## Work required
Search the data for the string "wrist" and copy each line where it turns up.

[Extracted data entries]
.....
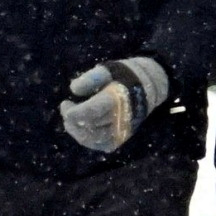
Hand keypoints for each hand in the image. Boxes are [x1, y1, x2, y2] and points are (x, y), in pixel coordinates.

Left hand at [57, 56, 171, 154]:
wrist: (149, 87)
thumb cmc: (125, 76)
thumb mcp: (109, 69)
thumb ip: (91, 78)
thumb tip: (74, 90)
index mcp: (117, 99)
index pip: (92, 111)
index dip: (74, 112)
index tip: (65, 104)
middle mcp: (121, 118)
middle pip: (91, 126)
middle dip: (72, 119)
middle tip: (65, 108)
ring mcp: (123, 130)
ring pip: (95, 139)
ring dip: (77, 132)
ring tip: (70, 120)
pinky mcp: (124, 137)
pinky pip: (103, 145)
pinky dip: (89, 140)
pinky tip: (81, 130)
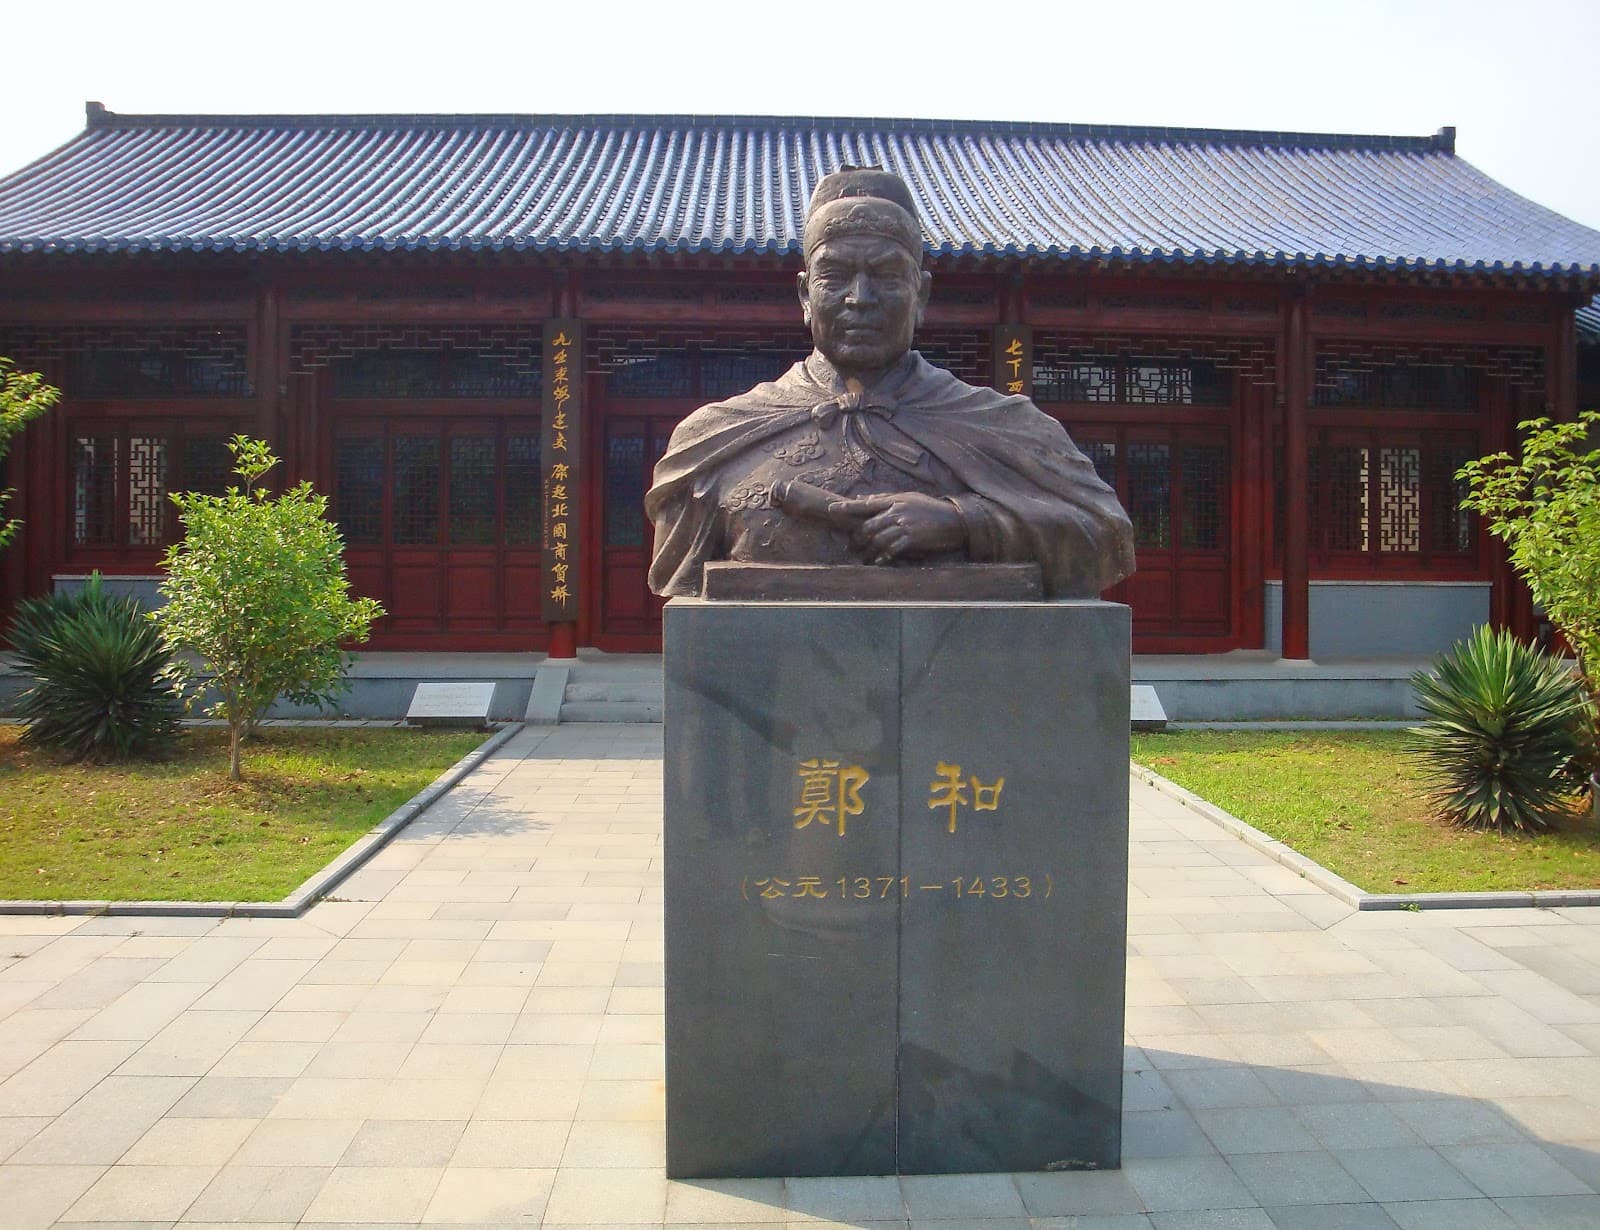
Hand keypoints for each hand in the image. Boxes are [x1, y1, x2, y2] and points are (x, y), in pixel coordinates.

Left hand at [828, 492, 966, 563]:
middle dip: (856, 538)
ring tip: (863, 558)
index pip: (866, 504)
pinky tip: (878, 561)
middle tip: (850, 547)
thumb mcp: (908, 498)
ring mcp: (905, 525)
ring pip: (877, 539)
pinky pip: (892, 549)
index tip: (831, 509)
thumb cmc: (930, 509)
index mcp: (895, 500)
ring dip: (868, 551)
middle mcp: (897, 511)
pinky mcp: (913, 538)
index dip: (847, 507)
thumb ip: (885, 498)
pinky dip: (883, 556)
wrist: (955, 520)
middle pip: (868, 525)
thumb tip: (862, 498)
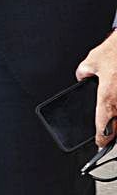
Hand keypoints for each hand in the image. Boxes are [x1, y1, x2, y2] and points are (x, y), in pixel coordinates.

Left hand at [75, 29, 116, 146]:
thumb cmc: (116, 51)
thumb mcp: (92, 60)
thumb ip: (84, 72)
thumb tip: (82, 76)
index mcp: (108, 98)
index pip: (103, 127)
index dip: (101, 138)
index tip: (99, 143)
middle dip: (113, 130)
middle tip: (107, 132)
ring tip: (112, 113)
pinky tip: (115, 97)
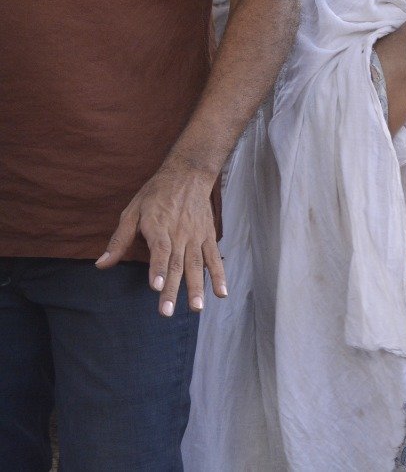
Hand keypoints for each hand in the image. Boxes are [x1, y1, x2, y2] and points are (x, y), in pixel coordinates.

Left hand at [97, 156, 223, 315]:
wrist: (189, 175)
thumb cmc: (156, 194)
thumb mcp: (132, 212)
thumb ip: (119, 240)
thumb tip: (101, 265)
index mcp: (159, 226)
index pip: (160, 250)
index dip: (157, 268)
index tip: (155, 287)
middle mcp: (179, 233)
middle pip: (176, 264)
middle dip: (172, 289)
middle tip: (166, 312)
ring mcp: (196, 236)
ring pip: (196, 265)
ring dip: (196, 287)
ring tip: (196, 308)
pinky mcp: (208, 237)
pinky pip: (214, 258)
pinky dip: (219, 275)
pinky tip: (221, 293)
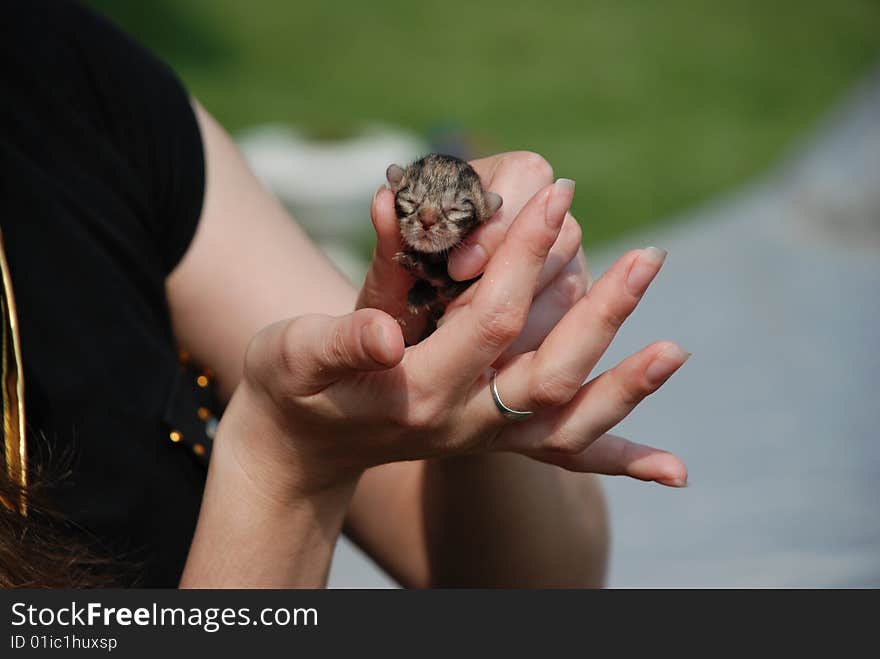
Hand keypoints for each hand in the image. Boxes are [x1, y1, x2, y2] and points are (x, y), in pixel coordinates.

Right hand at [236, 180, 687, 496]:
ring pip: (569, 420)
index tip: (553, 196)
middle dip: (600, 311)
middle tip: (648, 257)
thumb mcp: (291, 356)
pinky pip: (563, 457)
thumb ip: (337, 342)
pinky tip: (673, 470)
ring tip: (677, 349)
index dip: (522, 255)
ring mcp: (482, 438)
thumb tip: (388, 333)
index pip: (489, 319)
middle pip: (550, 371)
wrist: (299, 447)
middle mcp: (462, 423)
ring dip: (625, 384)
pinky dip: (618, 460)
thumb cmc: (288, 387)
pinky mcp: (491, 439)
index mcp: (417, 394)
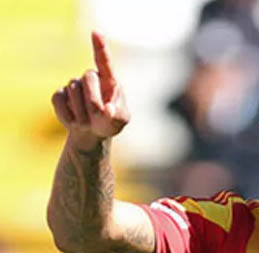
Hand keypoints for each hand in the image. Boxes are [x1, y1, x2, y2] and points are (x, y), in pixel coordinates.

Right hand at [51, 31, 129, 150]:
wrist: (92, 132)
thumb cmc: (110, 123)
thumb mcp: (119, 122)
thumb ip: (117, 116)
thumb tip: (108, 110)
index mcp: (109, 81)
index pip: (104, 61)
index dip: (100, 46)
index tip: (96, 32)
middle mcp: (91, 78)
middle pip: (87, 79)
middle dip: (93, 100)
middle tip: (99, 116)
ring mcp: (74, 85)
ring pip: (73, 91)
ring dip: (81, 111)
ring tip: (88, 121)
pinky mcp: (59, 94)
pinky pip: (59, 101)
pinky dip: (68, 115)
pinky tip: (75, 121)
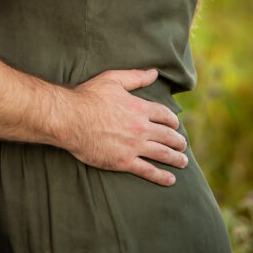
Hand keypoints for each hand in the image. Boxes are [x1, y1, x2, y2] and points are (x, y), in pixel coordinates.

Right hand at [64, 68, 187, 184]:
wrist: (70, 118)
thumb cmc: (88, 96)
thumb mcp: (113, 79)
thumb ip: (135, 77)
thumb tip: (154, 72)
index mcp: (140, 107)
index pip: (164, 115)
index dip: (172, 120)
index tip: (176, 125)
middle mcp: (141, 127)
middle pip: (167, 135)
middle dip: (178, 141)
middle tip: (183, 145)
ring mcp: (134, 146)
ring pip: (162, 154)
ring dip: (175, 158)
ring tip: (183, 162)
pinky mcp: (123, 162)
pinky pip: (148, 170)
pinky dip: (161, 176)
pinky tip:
.....
## Answer for this exercise
wrist: (149, 87)
wrist: (955, 520)
wrist: (189, 175)
wrist: (299, 447)
wrist: (92, 132)
wrist: (70, 118)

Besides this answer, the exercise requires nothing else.